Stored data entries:
■ ■ ■ ■ ■

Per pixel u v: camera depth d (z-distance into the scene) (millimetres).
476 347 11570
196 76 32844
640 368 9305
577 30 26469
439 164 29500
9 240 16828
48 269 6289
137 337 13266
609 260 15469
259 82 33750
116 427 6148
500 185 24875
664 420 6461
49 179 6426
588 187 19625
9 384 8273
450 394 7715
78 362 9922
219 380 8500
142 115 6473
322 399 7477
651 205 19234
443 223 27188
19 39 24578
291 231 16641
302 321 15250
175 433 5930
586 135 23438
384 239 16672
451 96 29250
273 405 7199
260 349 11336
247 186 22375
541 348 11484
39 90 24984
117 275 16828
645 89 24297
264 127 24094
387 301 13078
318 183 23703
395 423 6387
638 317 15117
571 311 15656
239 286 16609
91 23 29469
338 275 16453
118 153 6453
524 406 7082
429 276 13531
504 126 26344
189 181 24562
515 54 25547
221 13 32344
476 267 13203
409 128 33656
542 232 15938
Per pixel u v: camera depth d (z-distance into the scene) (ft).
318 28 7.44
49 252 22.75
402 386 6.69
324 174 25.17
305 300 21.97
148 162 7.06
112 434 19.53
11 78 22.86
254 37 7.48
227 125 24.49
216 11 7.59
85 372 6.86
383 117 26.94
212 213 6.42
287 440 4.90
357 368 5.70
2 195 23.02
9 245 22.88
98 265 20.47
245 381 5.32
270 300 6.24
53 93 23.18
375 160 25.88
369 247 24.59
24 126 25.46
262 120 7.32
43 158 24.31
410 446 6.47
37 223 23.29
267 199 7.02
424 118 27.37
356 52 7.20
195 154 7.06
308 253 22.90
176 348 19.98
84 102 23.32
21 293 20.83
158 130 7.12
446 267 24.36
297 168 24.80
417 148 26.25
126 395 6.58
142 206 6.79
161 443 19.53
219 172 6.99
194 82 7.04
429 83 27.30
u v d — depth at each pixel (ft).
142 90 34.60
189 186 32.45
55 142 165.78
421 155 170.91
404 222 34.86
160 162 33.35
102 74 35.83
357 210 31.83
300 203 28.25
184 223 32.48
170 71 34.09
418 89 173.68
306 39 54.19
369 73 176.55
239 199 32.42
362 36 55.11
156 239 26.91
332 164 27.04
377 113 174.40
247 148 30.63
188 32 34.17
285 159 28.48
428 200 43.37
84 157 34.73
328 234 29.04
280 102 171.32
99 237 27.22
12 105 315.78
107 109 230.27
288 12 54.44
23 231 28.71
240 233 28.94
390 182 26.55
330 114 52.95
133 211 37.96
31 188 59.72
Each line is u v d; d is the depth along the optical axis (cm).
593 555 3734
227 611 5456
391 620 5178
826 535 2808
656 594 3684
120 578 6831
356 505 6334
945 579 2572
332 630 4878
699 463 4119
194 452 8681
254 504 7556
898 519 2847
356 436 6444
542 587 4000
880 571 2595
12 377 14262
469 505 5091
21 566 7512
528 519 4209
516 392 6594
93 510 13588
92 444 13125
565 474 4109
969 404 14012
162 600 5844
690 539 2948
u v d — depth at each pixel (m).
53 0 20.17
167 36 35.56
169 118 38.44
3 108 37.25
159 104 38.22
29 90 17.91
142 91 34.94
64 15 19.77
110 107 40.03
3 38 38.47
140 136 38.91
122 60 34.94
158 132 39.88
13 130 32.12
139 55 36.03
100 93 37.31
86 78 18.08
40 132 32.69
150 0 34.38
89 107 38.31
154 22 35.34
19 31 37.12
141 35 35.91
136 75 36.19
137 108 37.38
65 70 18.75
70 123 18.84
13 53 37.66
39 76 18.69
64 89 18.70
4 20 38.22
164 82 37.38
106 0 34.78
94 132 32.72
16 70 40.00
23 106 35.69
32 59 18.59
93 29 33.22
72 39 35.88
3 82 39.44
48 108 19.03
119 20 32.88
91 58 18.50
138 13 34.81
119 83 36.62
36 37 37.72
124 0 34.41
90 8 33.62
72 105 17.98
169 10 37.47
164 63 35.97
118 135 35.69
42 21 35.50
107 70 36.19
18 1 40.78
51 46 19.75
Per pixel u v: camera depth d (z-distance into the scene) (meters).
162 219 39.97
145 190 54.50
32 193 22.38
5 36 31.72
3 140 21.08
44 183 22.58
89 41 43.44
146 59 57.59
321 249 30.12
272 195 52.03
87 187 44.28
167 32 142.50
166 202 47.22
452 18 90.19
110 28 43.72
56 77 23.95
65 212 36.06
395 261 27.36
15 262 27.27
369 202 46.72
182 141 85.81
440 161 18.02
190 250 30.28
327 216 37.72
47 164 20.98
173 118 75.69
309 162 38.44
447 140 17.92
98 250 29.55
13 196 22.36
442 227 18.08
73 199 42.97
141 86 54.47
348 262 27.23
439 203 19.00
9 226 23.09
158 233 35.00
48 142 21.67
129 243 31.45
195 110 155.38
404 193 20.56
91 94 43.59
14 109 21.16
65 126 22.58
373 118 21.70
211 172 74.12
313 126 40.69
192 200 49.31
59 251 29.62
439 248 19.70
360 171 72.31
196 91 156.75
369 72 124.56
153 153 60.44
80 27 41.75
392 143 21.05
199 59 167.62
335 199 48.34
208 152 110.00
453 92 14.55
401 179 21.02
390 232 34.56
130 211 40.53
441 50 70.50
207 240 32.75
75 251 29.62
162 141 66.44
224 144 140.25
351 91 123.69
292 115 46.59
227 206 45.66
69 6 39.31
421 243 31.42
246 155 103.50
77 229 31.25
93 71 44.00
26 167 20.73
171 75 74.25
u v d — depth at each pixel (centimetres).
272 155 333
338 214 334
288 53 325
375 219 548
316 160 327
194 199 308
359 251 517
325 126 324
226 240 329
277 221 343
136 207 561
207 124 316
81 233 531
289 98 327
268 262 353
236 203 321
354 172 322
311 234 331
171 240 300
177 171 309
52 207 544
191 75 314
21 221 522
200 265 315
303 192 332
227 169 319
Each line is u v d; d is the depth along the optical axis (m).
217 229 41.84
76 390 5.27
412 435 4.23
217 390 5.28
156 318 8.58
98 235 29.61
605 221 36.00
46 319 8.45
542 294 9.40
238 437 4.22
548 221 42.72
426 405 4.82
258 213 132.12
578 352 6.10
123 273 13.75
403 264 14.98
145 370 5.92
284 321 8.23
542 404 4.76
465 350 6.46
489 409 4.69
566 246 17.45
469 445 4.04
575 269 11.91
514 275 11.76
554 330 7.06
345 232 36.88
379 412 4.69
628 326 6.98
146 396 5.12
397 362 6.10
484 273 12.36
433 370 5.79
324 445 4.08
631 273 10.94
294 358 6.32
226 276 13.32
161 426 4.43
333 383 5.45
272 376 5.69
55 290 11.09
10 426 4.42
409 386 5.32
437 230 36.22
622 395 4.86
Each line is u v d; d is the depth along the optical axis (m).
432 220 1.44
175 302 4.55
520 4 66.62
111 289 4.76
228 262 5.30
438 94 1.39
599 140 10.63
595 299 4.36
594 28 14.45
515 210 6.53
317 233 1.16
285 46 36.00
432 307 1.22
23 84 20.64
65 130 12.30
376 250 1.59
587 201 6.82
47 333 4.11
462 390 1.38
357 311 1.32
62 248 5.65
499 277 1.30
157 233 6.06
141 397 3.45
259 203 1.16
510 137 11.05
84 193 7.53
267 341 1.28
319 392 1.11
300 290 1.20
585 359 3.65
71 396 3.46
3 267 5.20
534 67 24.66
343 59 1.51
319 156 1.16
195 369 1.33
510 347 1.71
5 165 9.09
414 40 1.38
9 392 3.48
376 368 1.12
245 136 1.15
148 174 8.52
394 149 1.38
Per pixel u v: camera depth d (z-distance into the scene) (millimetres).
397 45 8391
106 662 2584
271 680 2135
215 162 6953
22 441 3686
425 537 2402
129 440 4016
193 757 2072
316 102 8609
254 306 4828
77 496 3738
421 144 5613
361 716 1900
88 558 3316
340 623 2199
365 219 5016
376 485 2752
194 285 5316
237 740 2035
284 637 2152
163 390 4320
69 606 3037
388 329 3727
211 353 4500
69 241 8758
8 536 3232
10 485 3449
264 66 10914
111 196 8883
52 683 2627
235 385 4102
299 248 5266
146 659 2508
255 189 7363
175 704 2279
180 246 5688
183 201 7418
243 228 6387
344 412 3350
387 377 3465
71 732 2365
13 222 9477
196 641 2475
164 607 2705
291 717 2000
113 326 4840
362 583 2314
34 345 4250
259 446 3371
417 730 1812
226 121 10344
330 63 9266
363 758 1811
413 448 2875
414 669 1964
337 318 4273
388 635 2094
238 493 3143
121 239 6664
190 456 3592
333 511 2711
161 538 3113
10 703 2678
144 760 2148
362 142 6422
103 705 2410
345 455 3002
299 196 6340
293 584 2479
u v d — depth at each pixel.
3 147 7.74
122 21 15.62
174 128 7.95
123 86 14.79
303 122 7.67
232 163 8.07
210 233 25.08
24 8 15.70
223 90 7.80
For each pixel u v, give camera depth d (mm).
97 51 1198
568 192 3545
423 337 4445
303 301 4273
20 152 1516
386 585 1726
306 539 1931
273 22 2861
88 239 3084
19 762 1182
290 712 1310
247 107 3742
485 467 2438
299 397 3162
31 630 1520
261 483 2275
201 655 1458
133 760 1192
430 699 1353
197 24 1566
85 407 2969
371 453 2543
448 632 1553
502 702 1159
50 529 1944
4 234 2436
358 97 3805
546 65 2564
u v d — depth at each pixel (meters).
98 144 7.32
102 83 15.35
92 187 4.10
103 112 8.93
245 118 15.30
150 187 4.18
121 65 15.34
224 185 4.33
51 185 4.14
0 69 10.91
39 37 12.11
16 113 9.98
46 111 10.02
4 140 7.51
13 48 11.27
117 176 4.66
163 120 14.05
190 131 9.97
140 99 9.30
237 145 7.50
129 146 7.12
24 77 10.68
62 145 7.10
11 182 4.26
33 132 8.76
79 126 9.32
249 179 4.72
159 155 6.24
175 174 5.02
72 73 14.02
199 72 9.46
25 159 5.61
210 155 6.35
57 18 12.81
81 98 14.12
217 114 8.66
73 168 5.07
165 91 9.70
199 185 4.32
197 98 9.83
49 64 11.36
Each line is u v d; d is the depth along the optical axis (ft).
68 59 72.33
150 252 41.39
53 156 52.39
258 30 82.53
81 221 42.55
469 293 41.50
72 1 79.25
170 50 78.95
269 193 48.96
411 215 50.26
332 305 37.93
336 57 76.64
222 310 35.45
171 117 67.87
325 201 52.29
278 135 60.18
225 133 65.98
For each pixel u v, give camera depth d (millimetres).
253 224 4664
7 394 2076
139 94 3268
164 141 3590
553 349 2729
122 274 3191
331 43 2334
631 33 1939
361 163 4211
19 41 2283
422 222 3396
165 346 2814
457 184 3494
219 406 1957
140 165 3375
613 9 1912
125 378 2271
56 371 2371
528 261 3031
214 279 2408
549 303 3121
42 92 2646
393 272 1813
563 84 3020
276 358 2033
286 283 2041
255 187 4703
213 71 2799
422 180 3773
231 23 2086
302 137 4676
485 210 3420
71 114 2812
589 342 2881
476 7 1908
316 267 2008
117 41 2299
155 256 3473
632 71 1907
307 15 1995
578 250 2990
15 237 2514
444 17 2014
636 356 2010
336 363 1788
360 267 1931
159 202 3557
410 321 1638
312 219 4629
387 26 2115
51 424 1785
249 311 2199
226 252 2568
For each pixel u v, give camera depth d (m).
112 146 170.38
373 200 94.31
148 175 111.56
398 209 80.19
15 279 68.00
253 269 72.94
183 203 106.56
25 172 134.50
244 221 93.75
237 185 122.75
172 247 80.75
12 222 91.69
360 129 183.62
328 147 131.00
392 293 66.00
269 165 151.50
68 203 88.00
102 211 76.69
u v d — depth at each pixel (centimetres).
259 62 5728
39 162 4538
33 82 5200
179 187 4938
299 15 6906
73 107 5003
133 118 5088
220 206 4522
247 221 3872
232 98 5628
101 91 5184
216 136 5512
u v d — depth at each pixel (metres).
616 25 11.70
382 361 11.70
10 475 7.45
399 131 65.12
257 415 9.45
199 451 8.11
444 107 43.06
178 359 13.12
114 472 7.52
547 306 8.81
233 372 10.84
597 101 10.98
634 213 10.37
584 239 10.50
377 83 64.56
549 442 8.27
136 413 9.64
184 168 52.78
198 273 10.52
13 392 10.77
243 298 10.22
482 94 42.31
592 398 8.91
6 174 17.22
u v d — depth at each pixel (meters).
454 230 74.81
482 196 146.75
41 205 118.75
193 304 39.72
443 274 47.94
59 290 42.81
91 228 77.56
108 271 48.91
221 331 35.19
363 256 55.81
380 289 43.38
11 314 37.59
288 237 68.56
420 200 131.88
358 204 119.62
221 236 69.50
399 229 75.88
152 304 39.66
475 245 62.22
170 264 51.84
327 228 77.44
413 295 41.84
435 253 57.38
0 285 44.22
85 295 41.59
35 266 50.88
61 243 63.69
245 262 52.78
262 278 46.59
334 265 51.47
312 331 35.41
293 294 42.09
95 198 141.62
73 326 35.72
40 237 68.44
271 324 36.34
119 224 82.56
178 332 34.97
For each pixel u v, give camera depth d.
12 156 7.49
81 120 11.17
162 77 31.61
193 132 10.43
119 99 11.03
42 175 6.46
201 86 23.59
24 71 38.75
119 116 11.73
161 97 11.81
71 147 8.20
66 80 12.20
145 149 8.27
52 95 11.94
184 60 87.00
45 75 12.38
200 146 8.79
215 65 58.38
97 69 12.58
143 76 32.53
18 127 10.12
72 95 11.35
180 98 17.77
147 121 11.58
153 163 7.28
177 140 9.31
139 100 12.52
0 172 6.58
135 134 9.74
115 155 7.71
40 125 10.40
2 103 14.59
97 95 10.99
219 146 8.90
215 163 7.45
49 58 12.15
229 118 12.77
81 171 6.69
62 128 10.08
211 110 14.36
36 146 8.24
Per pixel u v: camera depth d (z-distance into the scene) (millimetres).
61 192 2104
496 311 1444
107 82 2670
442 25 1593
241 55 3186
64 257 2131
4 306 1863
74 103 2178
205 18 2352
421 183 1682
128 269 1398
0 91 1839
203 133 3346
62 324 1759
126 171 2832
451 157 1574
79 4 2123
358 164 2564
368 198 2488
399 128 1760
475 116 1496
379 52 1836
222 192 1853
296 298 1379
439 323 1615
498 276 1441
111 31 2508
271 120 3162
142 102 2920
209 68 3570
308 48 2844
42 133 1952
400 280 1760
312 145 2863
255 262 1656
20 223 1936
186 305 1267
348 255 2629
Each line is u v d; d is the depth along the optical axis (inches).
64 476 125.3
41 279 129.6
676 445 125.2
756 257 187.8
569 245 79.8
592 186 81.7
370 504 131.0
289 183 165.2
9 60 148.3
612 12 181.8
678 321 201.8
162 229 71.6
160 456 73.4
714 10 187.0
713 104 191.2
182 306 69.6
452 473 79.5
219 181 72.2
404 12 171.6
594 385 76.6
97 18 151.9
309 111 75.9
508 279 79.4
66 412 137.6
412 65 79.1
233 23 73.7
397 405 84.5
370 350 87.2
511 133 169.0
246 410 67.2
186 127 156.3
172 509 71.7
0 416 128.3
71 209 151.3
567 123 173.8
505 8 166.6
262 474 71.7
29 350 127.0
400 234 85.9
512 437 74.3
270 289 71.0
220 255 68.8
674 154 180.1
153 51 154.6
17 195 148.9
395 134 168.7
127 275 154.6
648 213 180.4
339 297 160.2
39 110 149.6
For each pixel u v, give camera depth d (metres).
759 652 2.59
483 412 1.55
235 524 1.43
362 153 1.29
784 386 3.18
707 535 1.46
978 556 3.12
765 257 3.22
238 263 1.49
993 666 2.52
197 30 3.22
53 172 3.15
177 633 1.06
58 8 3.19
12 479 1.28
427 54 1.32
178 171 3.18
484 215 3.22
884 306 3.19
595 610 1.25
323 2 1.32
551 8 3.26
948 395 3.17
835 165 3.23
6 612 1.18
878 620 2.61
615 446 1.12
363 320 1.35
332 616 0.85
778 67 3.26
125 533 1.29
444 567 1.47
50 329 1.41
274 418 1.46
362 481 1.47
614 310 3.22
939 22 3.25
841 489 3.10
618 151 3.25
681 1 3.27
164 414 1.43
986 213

■ ■ ■ ■ ■

Looking at the entries above, can you reproduce exactly the lines from the one that holds "20 152 1516" through the one that holds "51 185 4.14", and only those?

**RESULT FOR THIS TASK**:
20 152 1516
386 585 1726
306 539 1931
273 22 2861
88 239 3084
19 762 1182
290 712 1310
247 107 3742
485 467 2438
299 397 3162
31 630 1520
261 483 2275
201 655 1458
133 760 1192
430 699 1353
197 24 1566
85 407 2969
371 453 2543
448 632 1553
502 702 1159
50 529 1944
4 234 2436
358 97 3805
546 65 2564
u v d — depth at each pixel (meters).
98 144 7.32
102 83 15.35
92 187 4.10
103 112 8.93
245 118 15.30
150 187 4.18
121 65 15.34
224 185 4.33
51 185 4.14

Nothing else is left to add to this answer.